What does the AP have to do with immortality, anyway?

I suspect Jabba is jumping from

"According to the Scientific Model, the probability of my existence is infinitely small, yet I exist, therefore (insert Bayes' Theorem hand waving) the Scientific Model is wrong and we are all immortal."

to

"According to the Scientific Model, the probability of the universe's existence is infinitely small, yet it exists, therefore (insert Bayes' Theorem hand waving) the Scientific Model is wrong and we are all immortal."
 
I don't doubt that is where Jabba is headed, Humots.

And yet, at some point in the next 100 years or so, everyone posting in this thread will be dead and gone, pushing up the daisies, dust in the wind, as dead as the Norwegian Blue parrot.

Our individual consciousnesses will be gone, and the only immortality any of us will have is in the memories of those we leave behind.
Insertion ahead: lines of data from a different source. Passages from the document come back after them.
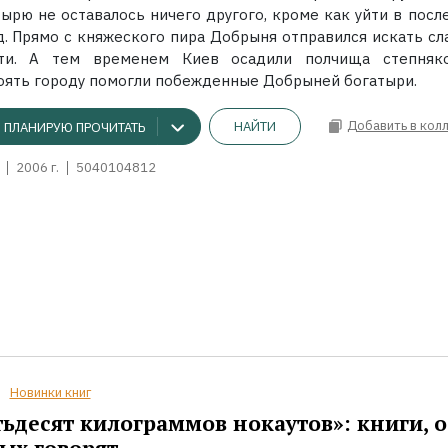
тырю не оставалось ничего другого, кроме как уйти в посл
д. Прямо с княжеского пира Добрыня отправился искать сл
ти. А тем временем Киев осадили полчища степняк
оять городу помогли побежденные Добрыней богатыри.
Добавить в кол
НАЙТИ
ПЛАНИРУЮ ПРОЧИТАТЬ
2006 г.
5040104812
Новинки книг
ьдесят килограммов нокаутов»: книги, о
Oh, and our musings on the internet, found by the 22nd century's equivalent of google cache.
 
Our individual consciousnesses will be gone, and the only immortality any of us will have is in the memories of those we leave behind. Oh, and our musings on the internet, found by the 22nd century's equivalent of google cache.

You do realise that you've just become a meme in 2114, don't you?

Well, if you're reading this, future, then the greatest singer of 2014 is Miley Cyrus, the president of the USA is Barrat O'Barmy, and our primary means of communicating is through MySpace. Casually drop those facts into conversation with your HistoryTeacherBot, and it'll be impressed.